Though he had spent much of his adult life seeing the world through hotel room windows, albeit the windows of very nice hotel rooms, he did not accept the fate of a prisoner of fame. To the extent that he could get away with it, he did and went as he pleased, wherever and whenever. There was a good deal of common ground in our far-rambling conversation, but there was little doubt that fortune and circumstance had afforded him a greater worldliness and ability to indulge it than me, though he never flaunted it or seemed even to look upon it as having much value. I liked the fact that he considered the library in his Connecticut estate to be one of the very special comforts and chambers of his home and life.

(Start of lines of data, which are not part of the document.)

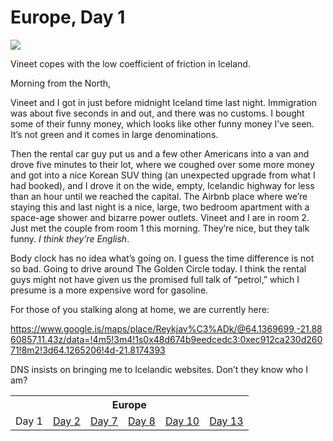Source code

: Europe, Day 1
=============
![](../site/vineet_ice_small.jpg)

Vineet copes with the low coefficient of friction in Iceland.

Morning from the North,

Vineet and I got in just before midnight Iceland time last night. Immigration
was about five seconds in and out, and there was no customs. I bought some of
their funny money, which looks like other funny money I’ve seen. It’s not
green and it comes in large denominations.

Then the rental car guy put us and a few other Americans into a van and drove
five minutes to their lot, where we coughed over some more money and got into
a nice Korean SUV thing (an unexpected upgrade from what I had booked), and I
drove it on the wide, empty, Icelandic highway for less than an hour until we
reached the capital. The Airbnb place where we’re staying this and last night
is a nice, large, two bedroom apartment with a space-age shower and bizarre
power outlets. Vineet and I are in room 2. Just met the couple from room 1
this morning. They’re nice, but they talk funny. *I think they’re English*.

Body clock has no idea what’s going on. I guess the time difference is not so
bad. Going to drive around The Golden Circle today. I think the rental guys
might not have given us the promised full talk of “petrol,” which I presume
is a more expensive word for gasoline.

For those of you stalking along at home, we are currently here:

https://www.google.is/maps/place/Reykjav%C3%ADk/@64.1369699,-21.8860857,11.43z/data=!4m5!3m4!1s0x48d674b9eedcedc3:0xec912ca230d26071!8m2!3d64.1265206!4d-21.8174393

DNS insists on bringing me to Icelandic websites. Don’t they know who I am?

<table class="series">
  <tr><th colspan="6">Europe</th></tr>
  <tr>
    <td>Day 1</td>
    <td><a href="../site/europe2.html">Day 2</a></td>
    <td><a href="../site/europe7.html">Day 7</a></td>
    <td><a href="../site/europe8.html">Day 8</a></td>
    <td><a href="../site/europe10.html">Day 10</a></td>
    <td><a href="../site/europe13.html">Day 13</a></td>
  </tr>
</table>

I thought of those old tales, though I knew they were not true, of his having full blood transfusions in Switzerland to renew and detoxify himself. I also thought of an article I had seen in a popular health magazine a few years ago titled “Why Is Keith Richards Still Alive?” I did not bring it to his attention, feeling it to be a reprehensibly vulgar and mean-spirited question to put forth about anyone but a detested personal enemy or a politician.